James had been rudely awoken, and the continuous thuds prevent him from falling back asleep. He is too exhausted to do anything about it, so he lays in the bed and endures the irritating noise. 

The sound continues for close to an hour before he can fall back asleep.

9:30 am

Just as his eyes close and he slips back into a slumber, CRACK! A loud crashing sound reminiscent of someone dropping a heavy weight on the floor snaps him right out of it. The sound does not continue, so he is unaware that it had woken him. He falls back asleep. 

11:00 am

Piddle-piddle-thump-thump, piddle-piddle-thump-thump.

Thump-thump thump-thump. Thump-thump thump-thump. Piddle-piddle-thump-thump, piddle-piddle-thump-thump.

A series of what sounds like repetitive light thwacks and wallops radiates from the ceiling, waking James yet again. The patterned racket continues endlessly. He lays on the bed staring at the ceiling. He fantasizes about sliding a long carving knife deep into the heart of whoever is responsible for the sound. (I’d like to watch the life leave their fucking eyes as I plunge a freshly sharpened twelve-inch blade through their chest plate, puncturing the heart. I wouldn’t want to hit an artery; I want it to be slow so they can suffer for hours the way they are making me suffer. It sounds like someone sprinting back-and-forth. What is wrong with this person or people or whoever the fuck they are.)

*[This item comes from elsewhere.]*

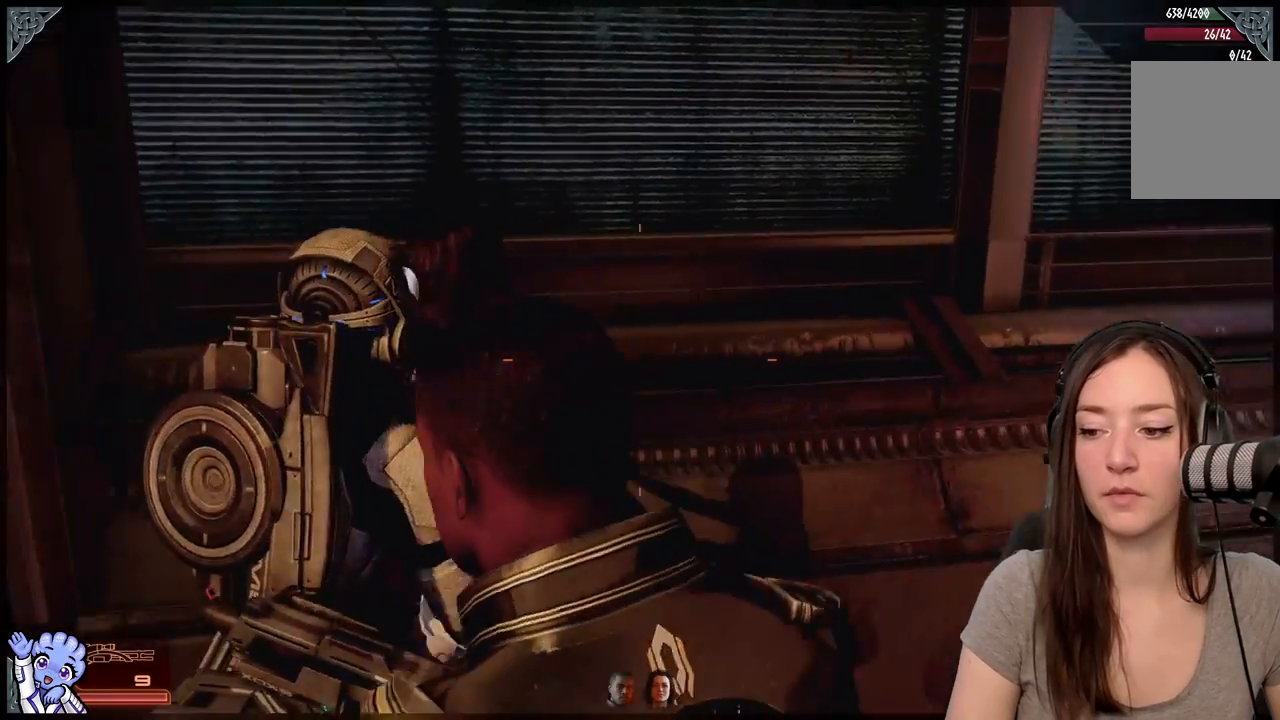
{"buttons": [], "left_stick": "center", "right_stick": "left", "events": []}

He becomes overly frustrated trying to make sense of the situation, wondering what he did in his past to deserve such karma. The pattern reminds him of a plyometric cardio exercise routine.

About 2-hours later

James wants to get up, and hullabaloo to the management but is too exhausted. He cannot even muster up enough strength to use the bathroom. It’s as if he is strapped to the bed and unable to leave it.

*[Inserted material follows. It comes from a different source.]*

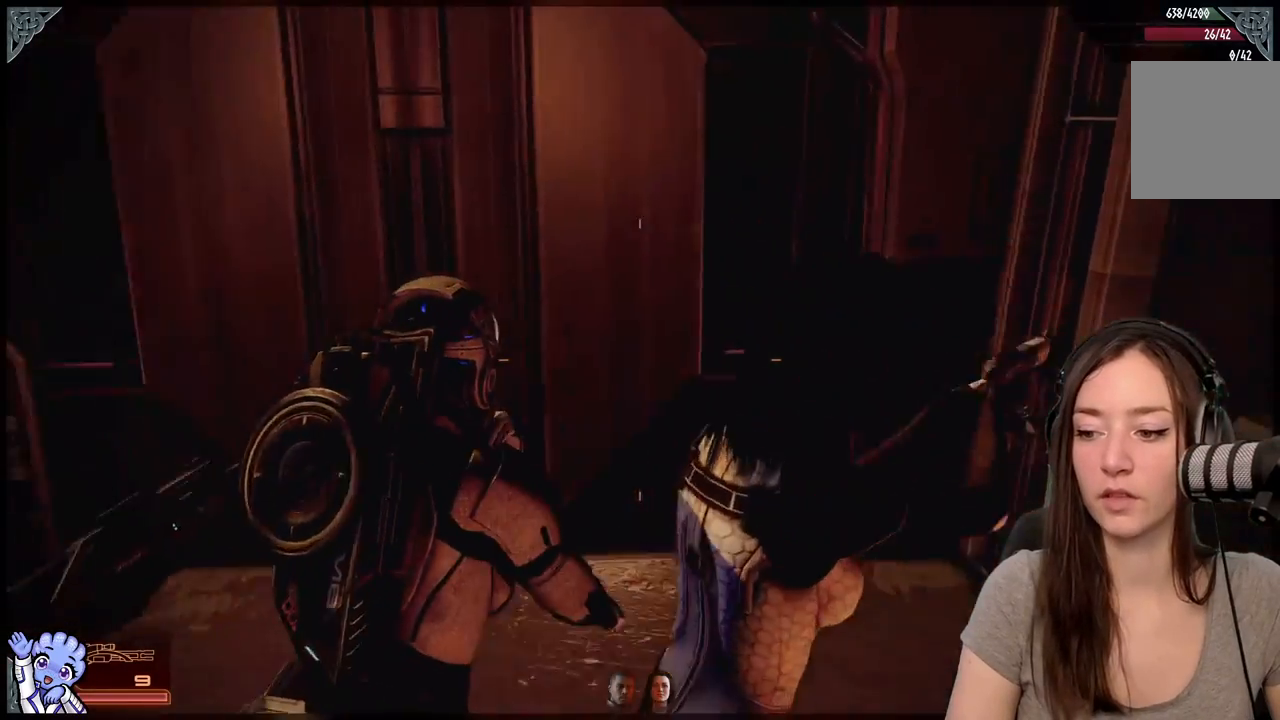
{"buttons": [], "left_stick": "down", "right_stick": "center", "events": [[117, "left_stick", "down"], [217, "right_stick", "center"]]}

The exercise routine had gone on for an hour, and then another one started – lasting about the same amount of time. After it stopped, he fell back asleep and quickly entered into a deep dream state. 

He is dreaming about teaching a physics class and the research he has been working on. He fantasizes about a beautiful girl falling in love with him while he lectures. Perhaps one of his students, a petite young one. 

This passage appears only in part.